As air conditioners are durable goods, careful consideration should be given to the maintenance arrangements and warranty renewal costs. The 12 models provided full machine warranty periods from 1 to 3 years for new units, with 7 offering only 1-year full machine warranty. For the more durable compressors inside the units, the warranty period was generally 5 years, except for 2 models which only provided 1-year warranty. During the warranty period, all models covered free on-site basic inspection service in urban areas, and labour and spare parts charges were generally waived for damages not caused by human factors. However, beyond the warranty period, on-site inspection in urban areas would cost between $410 and $950. As for warranty renewal, except for 1 model which did not offer such service, the annual fee for the remaining models ranged from $680 to $1,650, a difference of over 1.4 times. Furthermore, if repair of a split-type outdoor unit involves scaffolding, the relevant cost is usually borne by the consumer. Consumers may consider supplementary scaffolding fee supporting plans offered by some suppliers at an additional charge, and they should understand the details before committing. The Council calls on suppliers to offer longer warranty periods and cheaper annual renewal and maintenance fees, so as to encourage consumers to repair products that can still be used, thereby reducing waste and contributing to environment protection.
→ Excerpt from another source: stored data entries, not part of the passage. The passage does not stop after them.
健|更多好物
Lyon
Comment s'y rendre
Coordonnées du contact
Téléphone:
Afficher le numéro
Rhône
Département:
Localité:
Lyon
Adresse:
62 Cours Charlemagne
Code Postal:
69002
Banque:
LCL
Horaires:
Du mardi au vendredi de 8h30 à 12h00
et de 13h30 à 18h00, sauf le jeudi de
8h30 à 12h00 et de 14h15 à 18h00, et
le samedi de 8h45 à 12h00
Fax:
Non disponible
Compared with heaters or fan heaters which could be easily obstructed or tripped over, RCACs are generally safer and more space-saving because they are installed in higher positions. They are also more energy-efficient, saving electricity in the long run. However, as RCACs are generally more expensive and require professional installation, consumers should choose the right heating appliances according to their home environment and needs. Consumers may also refer to the following tips for use and maintenance:

• Set cooling at 24°C to 26°C and heating at 16°C to 18°C to save energy. In the summer, close curtains to block direct sunlight, and keep windows and doors closed to maintain the room temperature;
• Electric fans consume much less electricity than air conditioners. By using a fan alongside the cooling function, the air conditioner can be set at a higher temperature to reduce electricity consumption;
• Utilise the timer function to preset switch-off time to avoid prolonged operation or forgetting to switch off; do not switch it on again immediately after turning it off;
• Clean the dust filter, air inlet and outlet about every 2 weeks during summer to prevent airflow obstruction which affects performance; while deep cleaning of the air conditioner involves disassembling and reassembling parts, it is recommended to engage the servicing agent of the air conditioner or a professional air conditioner cleaning company.